The paintings in Okoronkwo’s recent show took inspiration from the mechanical objects found in another Kumasi scrapyard known as Suame Magazine. The walls of the gallery were occupied by compositions in shades of rusty brown. These rectangular or composite polygonal wooden polyptychs bear constructed images of spare parts the artist photographed at Suame Magazine, the largest industrial cluster in Africa. Around two hundred thousand people work there in metal-engineering and vehicle-repair workshops. Car wreckers haul in decommissioned, disabled, and derelict cars; the vehicles are then dismantled, their functioning parts salvaged and sold. Nonreusable car parts are abandoned in a heap in the yard. Left to deteriorate, the objects embody the concept of entropy.
Using Adobe Photoshop, Okoronkwo distorted, fragmented, and reassembled his photographs into gridded compositions before drawing them onto plywood panels with motor oils and metal paste. The eight-panel Abossokai Macho and Co, 2022, depicts a robust interconnected machine spread across eight plywood panels, eight by four feet each. GallaWay, 2022, reconfigures tire-tread designs, while the series “We Comot the Berlins,” 2022, uses nuts and bolts to form a core hexagon, mounted with additional squares in a manner that references the spinning wheels and gears in an engine.

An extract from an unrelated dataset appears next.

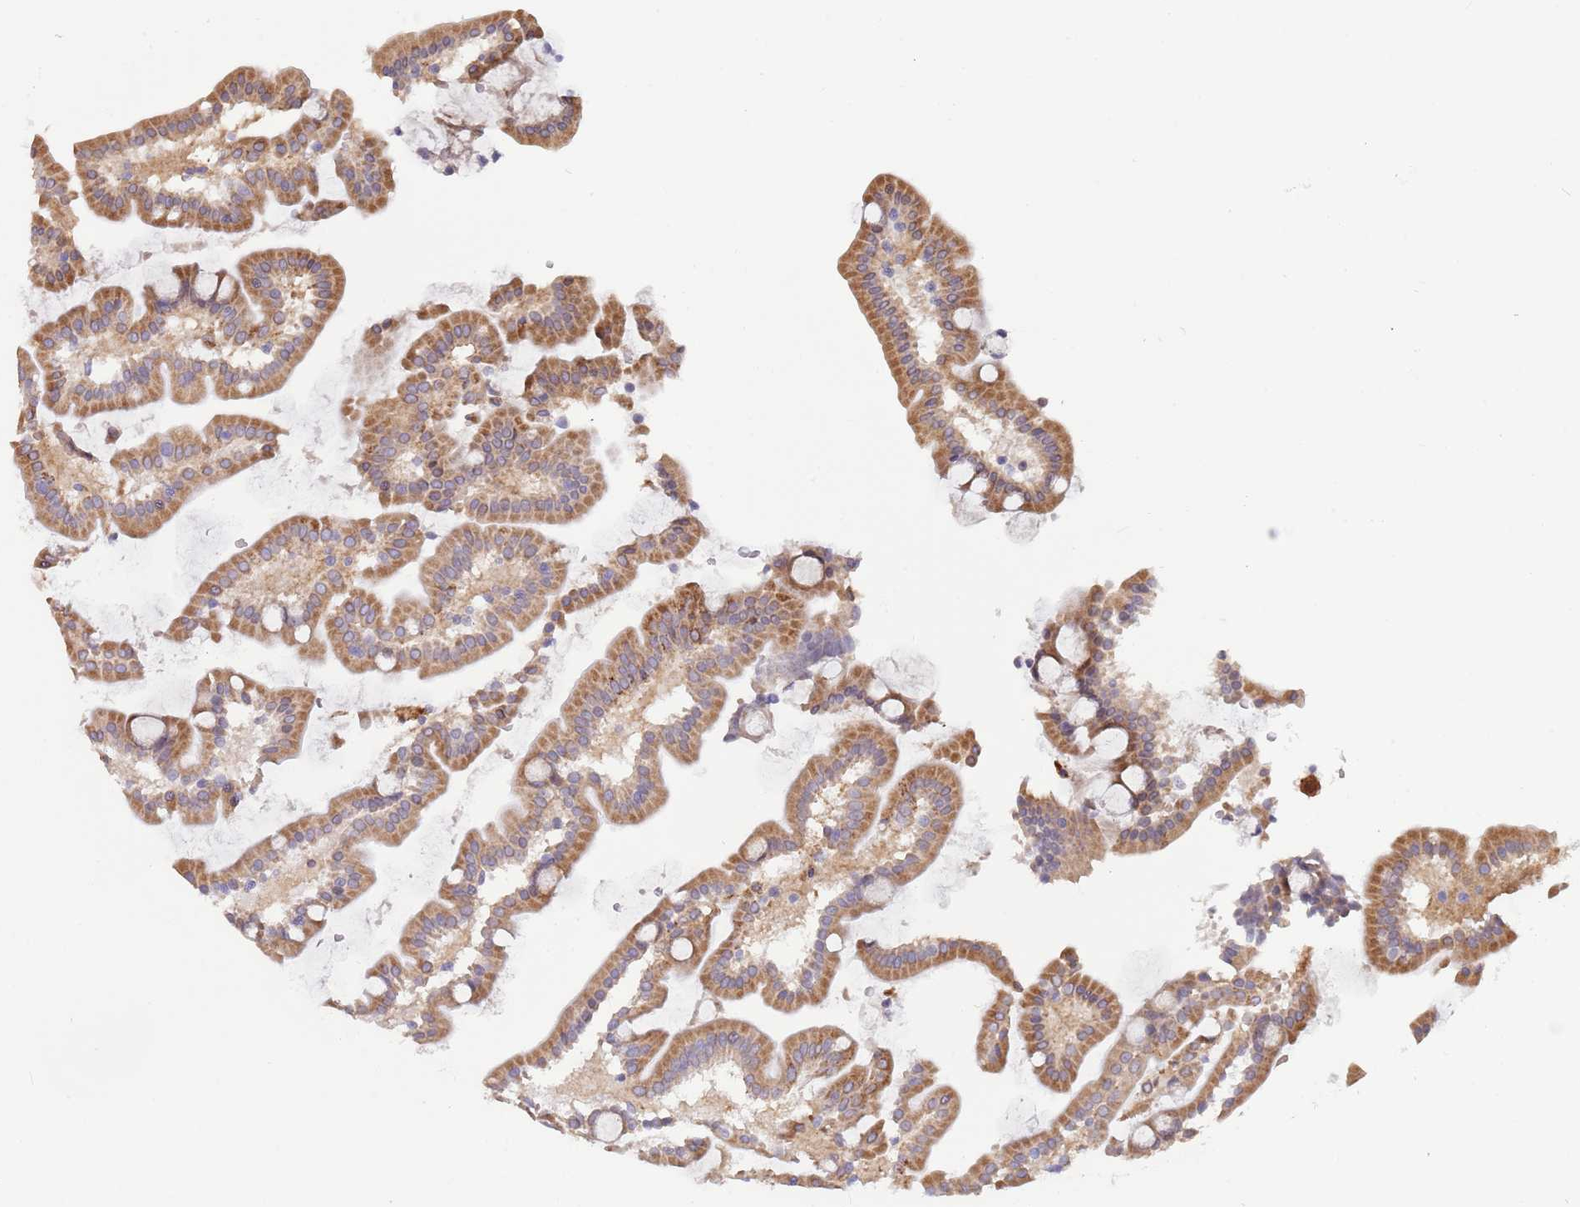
{"staining": {"intensity": "moderate", "quantity": ">75%", "location": "cytoplasmic/membranous"}, "tissue": "duodenum", "cell_type": "Glandular cells", "image_type": "normal", "snomed": [{"axis": "morphology", "description": "Normal tissue, NOS"}, {"axis": "topography", "description": "Duodenum"}], "caption": "Brown immunohistochemical staining in normal duodenum shows moderate cytoplasmic/membranous staining in about >75% of glandular cells.", "gene": "CCNJL", "patient": {"sex": "male", "age": 55}}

Okoronkwo paints with the metal paste extracted from rusted machine parts dissolved using hydrofluoric acid, a substance that keeps his surfaces in a state of continuous deterioration. As if to disturb the ecologies of standard commodities expected in commercial transactions, the chemical treatment and reaction on the wood counterintuitively render the paintings unable to stand the test of time: a conspiracy of artist and artwork against the impulse to collect and conserve. The works are titled in pidgin, an improvised language used for communication among people who do not share a common tongue. The fragmented nature of this means of communication, assimilating words from English and various local languages, suggests the splintering and reassignment of meaning in the paintings.
A pair of diesel engines in the center of the room sprouted a vortex of oil-stained hydraulic rubber hoses. These limbs crept up onto the gallery walls and ceiling and connected to some of the paintings. Aiming to leave the wrecked machines in their “pristine” state of decomposition, Okoronkwo contests the vitalist idea of an inherent difference between mechanical and organic entities. His work suggests eternal cosmic spontaneity and activity. It strategically capitalizes on the molecular interaction of deteriorating car parts and their surrounding environment, and emerges in paradoxes haunted by the recognition of the disintegration of space, man, and his works. Mortality is perceived not only as the end of life, but as something that renders our processes of making meaning futile. Yet mortal humans continue to work against chaos and entropy, establishing worlds that could possibly outlive us.